Exercise details
An image-free, verbatim transcription of the records is the expected result.

------------

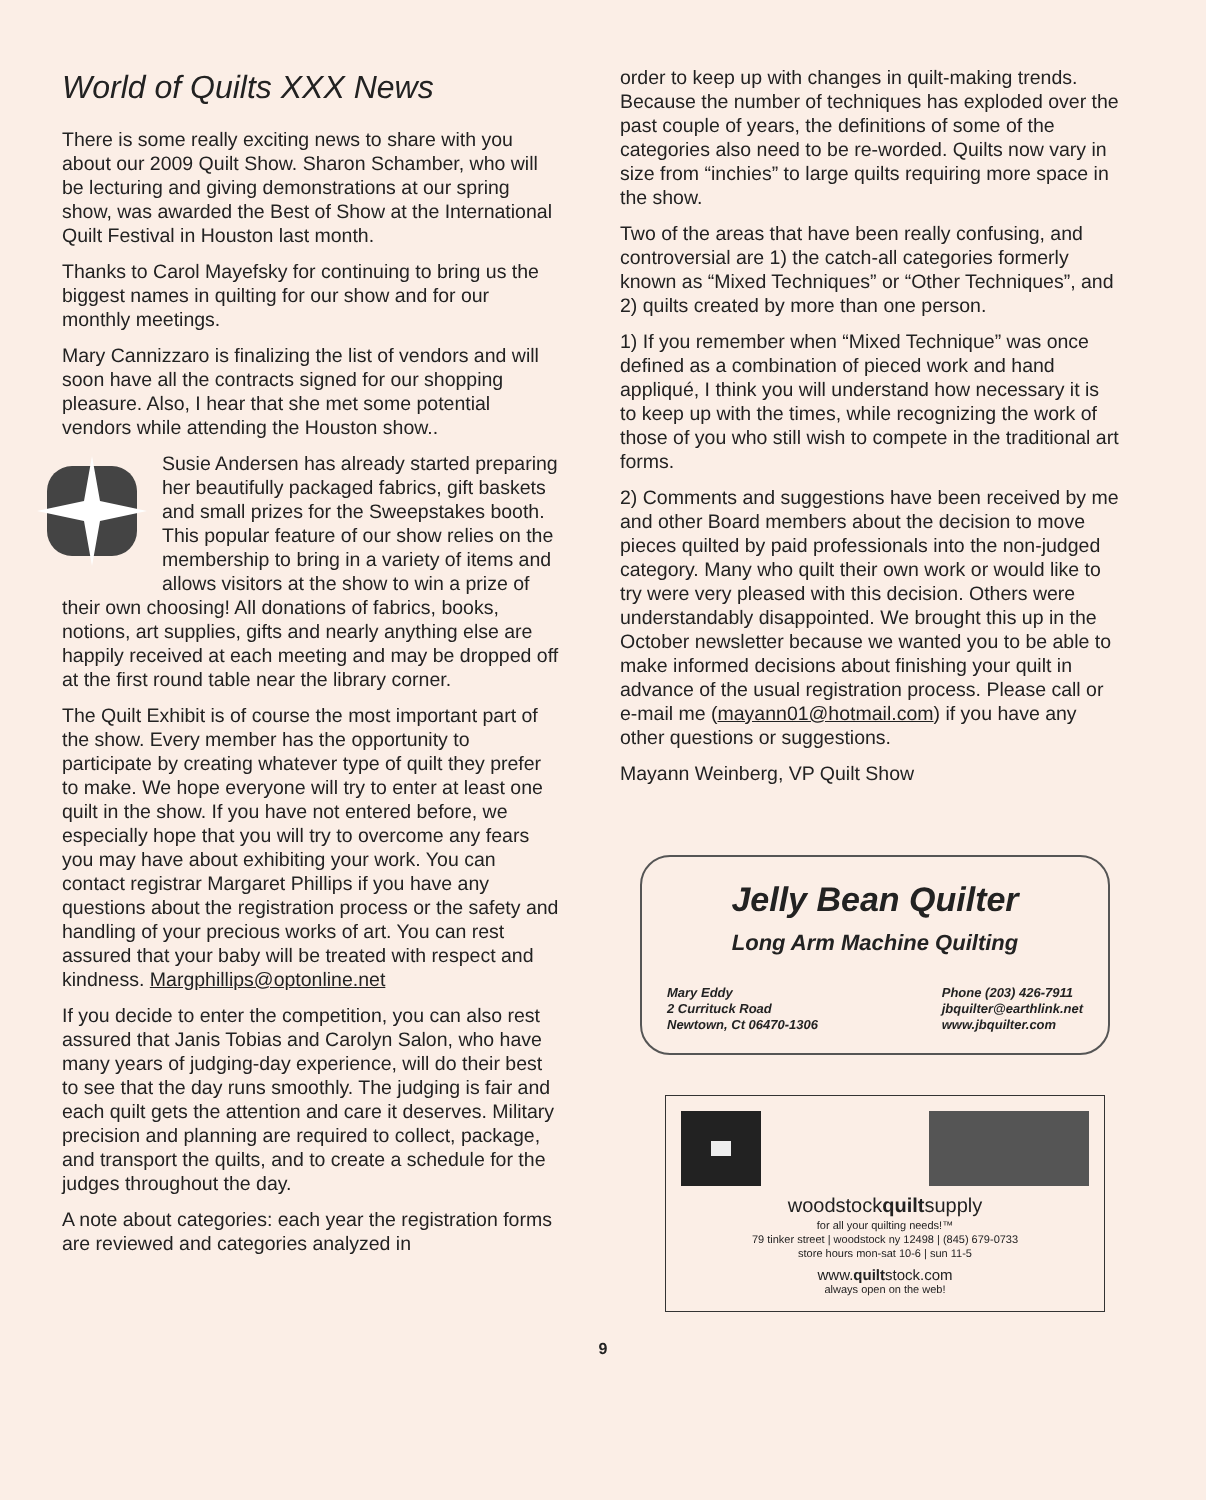World of Quilts XXX News
There is some really exciting news to share with you about our 2009 Quilt Show. Sharon Schamber, who will be lecturing and giving demonstrations at our spring show, was awarded the Best of Show at the International Quilt Festival in Houston last month.
Thanks to Carol Mayefsky for continuing to bring us the biggest names in quilting for our show and for our monthly meetings.
Mary Cannizzaro is finalizing the list of vendors and will soon have all the contracts signed for our shopping pleasure. Also, I hear that she met some potential vendors while attending the Houston show..
Susie Andersen has already started preparing her beautifully packaged fabrics, gift baskets and small prizes for the Sweepstakes booth. This popular feature of our show relies on the membership to bring in a variety of items and allows visitors at the show to win a prize of their own choosing! All donations of fabrics, books, notions, art supplies, gifts and nearly anything else are happily received at each meeting and may be dropped off at the first round table near the library corner.
The Quilt Exhibit is of course the most important part of the show. Every member has the opportunity to participate by creating whatever type of quilt they prefer to make. We hope everyone will try to enter at least one quilt in the show. If you have not entered before, we especially hope that you will try to overcome any fears you may have about exhibiting your work. You can contact registrar Margaret Phillips if you have any questions about the registration process or the safety and handling of your precious works of art. You can rest assured that your baby will be treated with respect and kindness. Margphillips@optonline.net
If you decide to enter the competition, you can also rest assured that Janis Tobias and Carolyn Salon, who have many years of judging-day experience, will do their best to see that the day runs smoothly. The judging is fair and each quilt gets the attention and care it deserves. Military precision and planning are required to collect, package, and transport the quilts, and to create a schedule for the judges throughout the day.
A note about categories: each year the registration forms are reviewed and categories analyzed in
order to keep up with changes in quilt-making trends. Because the number of techniques has exploded over the past couple of years, the definitions of some of the categories also need to be re-worded. Quilts now vary in size from “inchies” to large quilts requiring more space in the show.
Two of the areas that have been really confusing, and controversial are 1) the catch-all categories formerly known as “Mixed Techniques” or “Other Techniques”, and 2) quilts created by more than one person.
1) If you remember when “Mixed Technique” was once defined as a combination of pieced work and hand appliqué, I think you will understand how necessary it is to keep up with the times, while recognizing the work of those of you who still wish to compete in the traditional art forms.
2) Comments and suggestions have been received by me and other Board members about the decision to move pieces quilted by paid professionals into the non-judged category. Many who quilt their own work or would like to try were very pleased with this decision. Others were understandably disappointed. We brought this up in the October newsletter because we wanted you to be able to make informed decisions about finishing your quilt in advance of the usual registration process. Please call or e-mail me (mayann01@hotmail.com) if you have any other questions or suggestions.
Mayann Weinberg, VP Quilt Show
Jelly Bean Quilter
Long Arm Machine Quilting
Mary Eddy
2 Currituck Road
Newtown, Ct 06470-1306
Phone (203) 426-7911
jbquilter@earthlink.net
www.jbquilter.com
woodstockquiltsupply
for all your quilting needs!™
79 tinker street | woodstock ny 12498 | (845) 679-0733
store hours mon-sat 10-6 | sun 11-5
www.quiltstock.com
always open on the web!
9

------------

Response for this exercise
World of Quilts XXX News
There is some really exciting news to share with you about our 2009 Quilt Show. Sharon Schamber, who will be lecturing and giving demonstrations at our spring show, was awarded the Best of Show at the International Quilt Festival in Houston last month.
Thanks to Carol Mayefsky for continuing to bring us the biggest names in quilting for our show and for our monthly meetings.
Mary Cannizzaro is finalizing the list of vendors and will soon have all the contracts signed for our shopping pleasure. Also, I hear that she met some potential vendors while attending the Houston show..
Susie Andersen has already started preparing her beautifully packaged fabrics, gift baskets and small prizes for the Sweepstakes booth. This popular feature of our show relies on the membership to bring in a variety of items and allows visitors at the show to win a prize of their own choosing! All donations of fabrics, books, notions, art supplies, gifts and nearly anything else are happily received at each meeting and may be dropped off at the first round table near the library corner.
The Quilt Exhibit is of course the most important part of the show. Every member has the opportunity to participate by creating whatever type of quilt they prefer to make. We hope everyone will try to enter at least one quilt in the show. If you have not entered before, we especially hope that you will try to overcome any fears you may have about exhibiting your work. You can contact registrar Margaret Phillips if you have any questions about the registration process or the safety and handling of your precious works of art. You can rest assured that your baby will be treated with respect and kindness. Margphillips@optonline.net
If you decide to enter the competition, you can also rest assured that Janis Tobias and Carolyn Salon, who have many years of judging-day experience, will do their best to see that the day runs smoothly. The judging is fair and each quilt gets the attention and care it deserves. Military precision and planning are required to collect, package, and transport the quilts, and to create a schedule for the judges throughout the day.
A note about categories: each year the registration forms are reviewed and categories analyzed in
order to keep up with changes in quilt-making trends. Because the number of techniques has exploded over the past couple of years, the definitions of some of the categories also need to be re-worded. Quilts now vary in size from “inchies” to large quilts requiring more space in the show.
Two of the areas that have been really confusing, and controversial are 1) the catch-all categories formerly known as “Mixed Techniques” or “Other Techniques”, and 2) quilts created by more than one person.
1) If you remember when “Mixed Technique” was once defined as a combination of pieced work and hand appliqué, I think you will understand how necessary it is to keep up with the times, while recognizing the work of those of you who still wish to compete in the traditional art forms.
2) Comments and suggestions have been received by me and other Board members about the decision to move pieces quilted by paid professionals into the non-judged category. Many who quilt their own work or would like to try were very pleased with this decision. Others were understandably disappointed. We brought this up in the October newsletter because we wanted you to be able to make informed decisions about finishing your quilt in advance of the usual registration process. Please call or e-mail me (mayann01@hotmail.com) if you have any other questions or suggestions.
Mayann Weinberg, VP Quilt Show
Jelly Bean Quilter
Long Arm Machine Quilting
Mary Eddy
2 Currituck Road
Newtown, Ct 06470-1306
Phone (203) 426-7911
jbquilter@earthlink.net
www.jbquilter.com
woodstockquiltsupply
for all your quilting needs!™
79 tinker street | woodstock ny 12498 | (845) 679-0733
store hours mon-sat 10-6 | sun 11-5
www.quiltstock.com
always open on the web!
9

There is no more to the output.